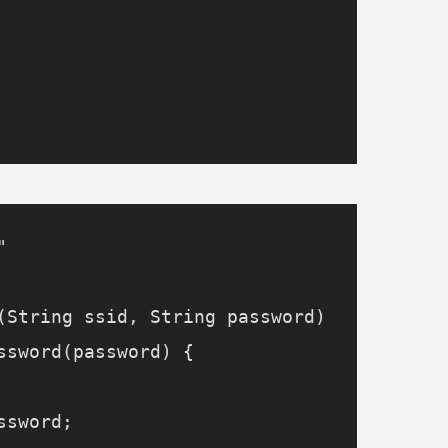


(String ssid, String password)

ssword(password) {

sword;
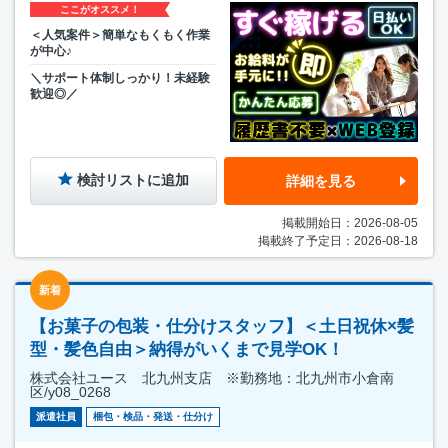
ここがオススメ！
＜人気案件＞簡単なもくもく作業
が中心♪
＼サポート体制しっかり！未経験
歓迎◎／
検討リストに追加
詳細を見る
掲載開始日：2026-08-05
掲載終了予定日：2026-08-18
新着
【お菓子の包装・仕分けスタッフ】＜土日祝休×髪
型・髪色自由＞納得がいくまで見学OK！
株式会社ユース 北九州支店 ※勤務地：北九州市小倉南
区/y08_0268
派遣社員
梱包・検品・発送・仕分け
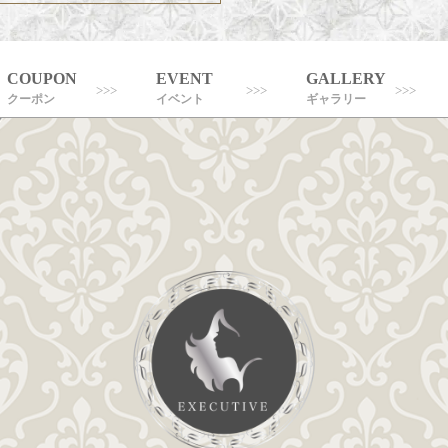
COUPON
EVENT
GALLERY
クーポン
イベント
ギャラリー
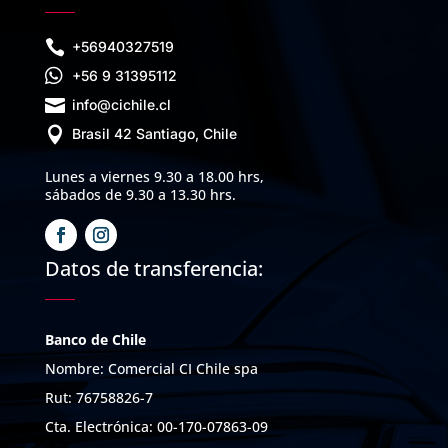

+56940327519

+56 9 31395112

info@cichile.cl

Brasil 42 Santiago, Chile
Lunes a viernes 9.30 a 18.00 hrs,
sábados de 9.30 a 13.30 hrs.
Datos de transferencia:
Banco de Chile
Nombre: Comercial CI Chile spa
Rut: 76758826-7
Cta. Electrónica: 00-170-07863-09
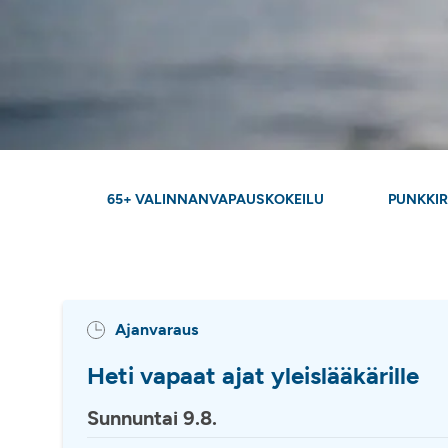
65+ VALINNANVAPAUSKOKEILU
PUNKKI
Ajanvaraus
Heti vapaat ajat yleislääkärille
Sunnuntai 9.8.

□ □ □ □ □

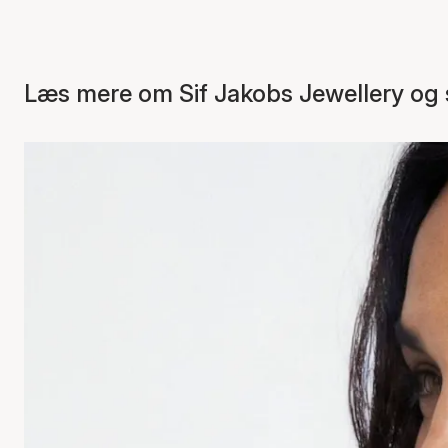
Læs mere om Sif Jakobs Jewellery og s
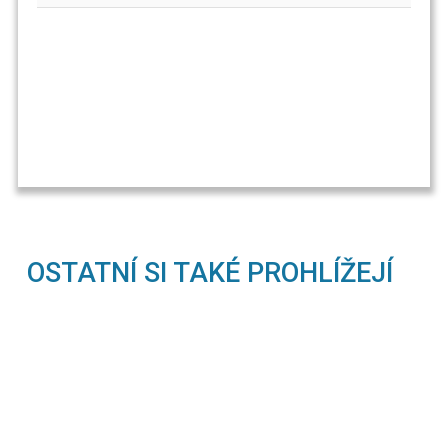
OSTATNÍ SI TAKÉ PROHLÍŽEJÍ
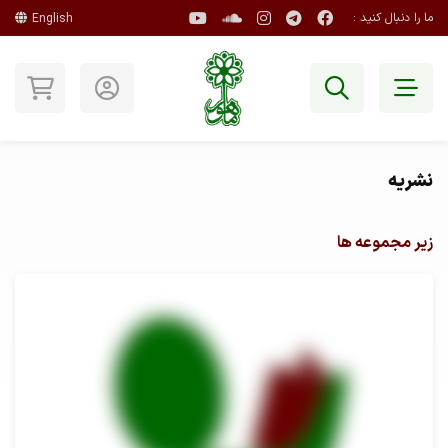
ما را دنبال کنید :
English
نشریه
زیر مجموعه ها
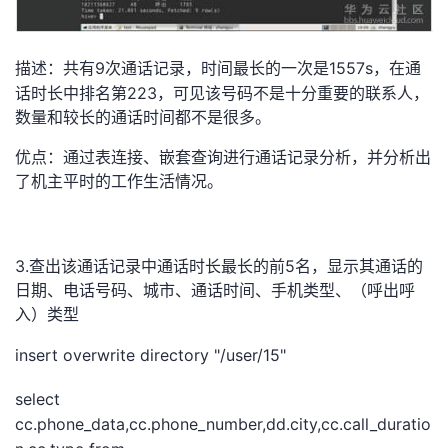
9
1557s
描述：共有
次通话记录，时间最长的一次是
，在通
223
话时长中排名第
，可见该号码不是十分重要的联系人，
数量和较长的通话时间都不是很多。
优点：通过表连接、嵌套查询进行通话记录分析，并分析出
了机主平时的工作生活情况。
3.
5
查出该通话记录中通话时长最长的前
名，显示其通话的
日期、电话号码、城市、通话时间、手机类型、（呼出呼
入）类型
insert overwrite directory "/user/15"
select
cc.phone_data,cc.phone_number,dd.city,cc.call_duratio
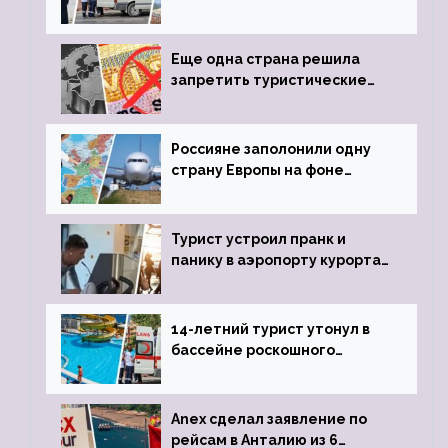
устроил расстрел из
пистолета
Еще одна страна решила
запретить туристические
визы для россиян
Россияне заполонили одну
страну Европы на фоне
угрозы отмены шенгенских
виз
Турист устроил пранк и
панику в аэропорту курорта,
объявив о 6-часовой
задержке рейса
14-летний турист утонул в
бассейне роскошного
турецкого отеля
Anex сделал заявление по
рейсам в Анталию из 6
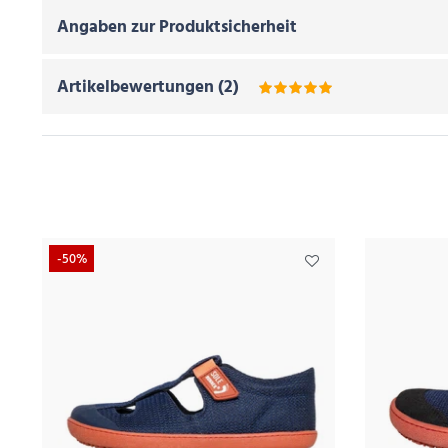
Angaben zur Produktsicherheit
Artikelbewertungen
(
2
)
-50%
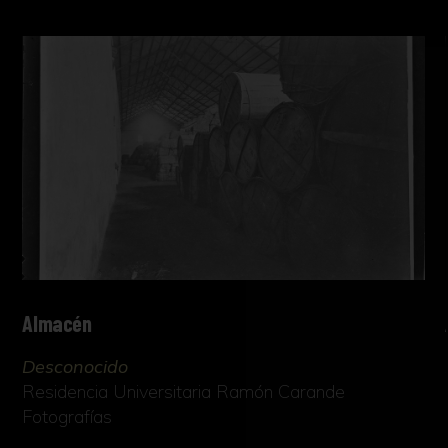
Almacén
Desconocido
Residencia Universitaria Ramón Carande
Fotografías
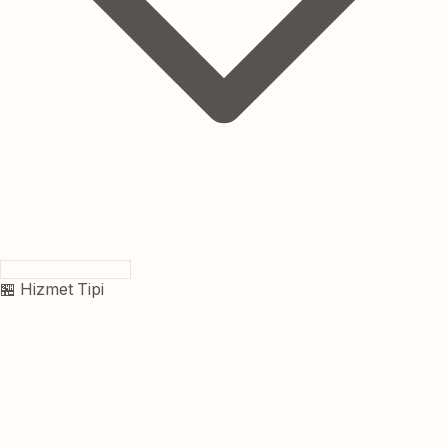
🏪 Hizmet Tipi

□ □ □ □ □

## What this task involves
Please reproduce the data word for word, starting at the line containing "ما را دنبال" and ending at the line containing "cc.phone_data,cc.phone_number,dd.city,cc.call_duratio", with both of those lines included. Leave the pictures out of your answer.

## Response
ما را دنبال کنید :
English
نشریه
زیر مجموعه ها
9
1557s
描述：共有
次通话记录，时间最长的一次是
，在通
223
话时长中排名第
，可见该号码不是十分重要的联系人，
数量和较长的通话时间都不是很多。
优点：通过表连接、嵌套查询进行通话记录分析，并分析出
了机主平时的工作生活情况。
3.
5
查出该通话记录中通话时长最长的前
名，显示其通话的
日期、电话号码、城市、通话时间、手机类型、（呼出呼
入）类型
insert overwrite directory "/user/15"
select
cc.phone_data,cc.phone_number,dd.city,cc.call_duratio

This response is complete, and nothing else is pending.